▸ **Data provided**
= Beginning of Section =

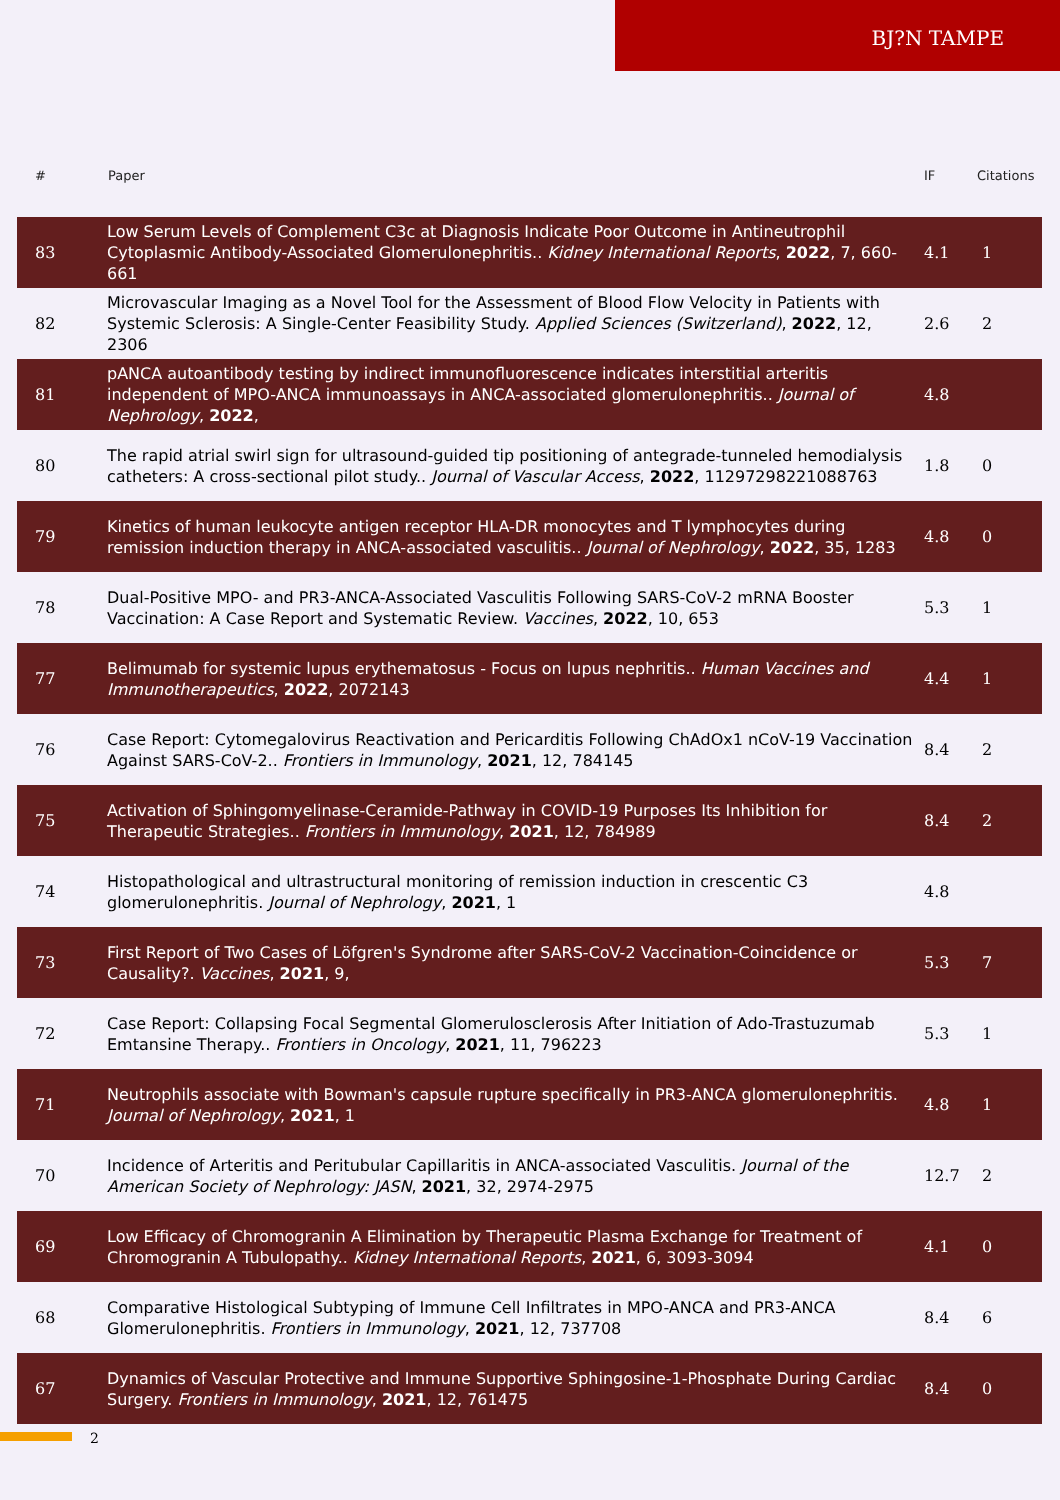BJ?N TAMPE
| # | Paper | IF | Citations |
| --- | --- | --- | --- |
| 83 | Low Serum Levels of Complement C3c at Diagnosis Indicate Poor Outcome in Antineutrophil Cytoplasmic Antibody-Associated Glomerulonephritis.. Kidney International Reports , 2022 , 7, 660-661 | 4.1 | 1 |
| 82 | Microvascular Imaging as a Novel Tool for the Assessment of Blood Flow Velocity in Patients with Systemic Sclerosis: A Single-Center Feasibility Study. Applied Sciences (Switzerland) , 2022 , 12, 2306 | 2.6 | 2 |
| 81 | pANCA autoantibody testing by indirect immunofluorescence indicates interstitial arteritis independent of MPO-ANCA immunoassays in ANCA-associated glomerulonephritis.. Journal of Nephrology , 2022 , | 4.8 | |
| 80 | The rapid atrial swirl sign for ultrasound-guided tip positioning of antegrade-tunneled hemodialysis catheters: A cross-sectional pilot study.. Journal of Vascular Access , 2022 , 11297298221088763 | 1.8 | 0 |
| 79 | Kinetics of human leukocyte antigen receptor HLA-DR monocytes and T lymphocytes during remission induction therapy in ANCA-associated vasculitis.. Journal of Nephrology , 2022 , 35, 1283 | 4.8 | 0 |
| 78 | Dual-Positive MPO- and PR3-ANCA-Associated Vasculitis Following SARS-CoV-2 mRNA Booster Vaccination: A Case Report and Systematic Review. Vaccines , 2022 , 10, 653 | 5.3 | 1 |
| 77 | Belimumab for systemic lupus erythematosus - Focus on lupus nephritis.. Human Vaccines and Immunotherapeutics , 2022 , 2072143 | 4.4 | 1 |
| 76 | Case Report: Cytomegalovirus Reactivation and Pericarditis Following ChAdOx1 nCoV-19 Vaccination Against SARS-CoV-2.. Frontiers in Immunology , 2021 , 12, 784145 | 8.4 | 2 |
| 75 | Activation of Sphingomyelinase-Ceramide-Pathway in COVID-19 Purposes Its Inhibition for Therapeutic Strategies.. Frontiers in Immunology , 2021 , 12, 784989 | 8.4 | 2 |
| 74 | Histopathological and ultrastructural monitoring of remission induction in crescentic C3 glomerulonephritis. Journal of Nephrology , 2021 , 1 | 4.8 | |
| 73 | First Report of Two Cases of Löfgren's Syndrome after SARS-CoV-2 Vaccination-Coincidence or Causality?. Vaccines , 2021 , 9, | 5.3 | 7 |
| 72 | Case Report: Collapsing Focal Segmental Glomerulosclerosis After Initiation of Ado-Trastuzumab Emtansine Therapy.. Frontiers in Oncology , 2021 , 11, 796223 | 5.3 | 1 |
| 71 | Neutrophils associate with Bowman's capsule rupture specifically in PR3-ANCA glomerulonephritis. Journal of Nephrology , 2021 , 1 | 4.8 | 1 |
| 70 | Incidence of Arteritis and Peritubular Capillaritis in ANCA-associated Vasculitis. Journal of the American Society of Nephrology: JASN , 2021 , 32, 2974-2975 | 12.7 | 2 |
| 69 | Low Efficacy of Chromogranin A Elimination by Therapeutic Plasma Exchange for Treatment of Chromogranin A Tubulopathy.. Kidney International Reports , 2021 , 6, 3093-3094 | 4.1 | 0 |
| 68 | Comparative Histological Subtyping of Immune Cell Infiltrates in MPO-ANCA and PR3-ANCA Glomerulonephritis. Frontiers in Immunology , 2021 , 12, 737708 | 8.4 | 6 |
| 67 | Dynamics of Vascular Protective and Immune Supportive Sphingosine-1-Phosphate During Cardiac Surgery. Frontiers in Immunology , 2021 , 12, 761475 | 8.4 | 0 |
2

= End of Section =

▸ **Exercise prompt**
Print out all the material above exactly as it appears, omitting the images.

▸ **Exercise solution**
BJ?N TAMPE
| # | Paper | IF | Citations |
| --- | --- | --- | --- |
| 83 | Low Serum Levels of Complement C3c at Diagnosis Indicate Poor Outcome in Antineutrophil Cytoplasmic Antibody-Associated Glomerulonephritis.. Kidney International Reports , 2022 , 7, 660-661 | 4.1 | 1 |
| 82 | Microvascular Imaging as a Novel Tool for the Assessment of Blood Flow Velocity in Patients with Systemic Sclerosis: A Single-Center Feasibility Study. Applied Sciences (Switzerland) , 2022 , 12, 2306 | 2.6 | 2 |
| 81 | pANCA autoantibody testing by indirect immunofluorescence indicates interstitial arteritis independent of MPO-ANCA immunoassays in ANCA-associated glomerulonephritis.. Journal of Nephrology , 2022 , | 4.8 | |
| 80 | The rapid atrial swirl sign for ultrasound-guided tip positioning of antegrade-tunneled hemodialysis catheters: A cross-sectional pilot study.. Journal of Vascular Access , 2022 , 11297298221088763 | 1.8 | 0 |
| 79 | Kinetics of human leukocyte antigen receptor HLA-DR monocytes and T lymphocytes during remission induction therapy in ANCA-associated vasculitis.. Journal of Nephrology , 2022 , 35, 1283 | 4.8 | 0 |
| 78 | Dual-Positive MPO- and PR3-ANCA-Associated Vasculitis Following SARS-CoV-2 mRNA Booster Vaccination: A Case Report and Systematic Review. Vaccines , 2022 , 10, 653 | 5.3 | 1 |
| 77 | Belimumab for systemic lupus erythematosus - Focus on lupus nephritis.. Human Vaccines and Immunotherapeutics , 2022 , 2072143 | 4.4 | 1 |
| 76 | Case Report: Cytomegalovirus Reactivation and Pericarditis Following ChAdOx1 nCoV-19 Vaccination Against SARS-CoV-2.. Frontiers in Immunology , 2021 , 12, 784145 | 8.4 | 2 |
| 75 | Activation of Sphingomyelinase-Ceramide-Pathway in COVID-19 Purposes Its Inhibition for Therapeutic Strategies.. Frontiers in Immunology , 2021 , 12, 784989 | 8.4 | 2 |
| 74 | Histopathological and ultrastructural monitoring of remission induction in crescentic C3 glomerulonephritis. Journal of Nephrology , 2021 , 1 | 4.8 | |
| 73 | First Report of Two Cases of Löfgren's Syndrome after SARS-CoV-2 Vaccination-Coincidence or Causality?. Vaccines , 2021 , 9, | 5.3 | 7 |
| 72 | Case Report: Collapsing Focal Segmental Glomerulosclerosis After Initiation of Ado-Trastuzumab Emtansine Therapy.. Frontiers in Oncology , 2021 , 11, 796223 | 5.3 | 1 |
| 71 | Neutrophils associate with Bowman's capsule rupture specifically in PR3-ANCA glomerulonephritis. Journal of Nephrology , 2021 , 1 | 4.8 | 1 |
| 70 | Incidence of Arteritis and Peritubular Capillaritis in ANCA-associated Vasculitis. Journal of the American Society of Nephrology: JASN , 2021 , 32, 2974-2975 | 12.7 | 2 |
| 69 | Low Efficacy of Chromogranin A Elimination by Therapeutic Plasma Exchange for Treatment of Chromogranin A Tubulopathy.. Kidney International Reports , 2021 , 6, 3093-3094 | 4.1 | 0 |
| 68 | Comparative Histological Subtyping of Immune Cell Infiltrates in MPO-ANCA and PR3-ANCA Glomerulonephritis. Frontiers in Immunology , 2021 , 12, 737708 | 8.4 | 6 |
| 67 | Dynamics of Vascular Protective and Immune Supportive Sphingosine-1-Phosphate During Cardiac Surgery. Frontiers in Immunology , 2021 , 12, 761475 | 8.4 | 0 |
2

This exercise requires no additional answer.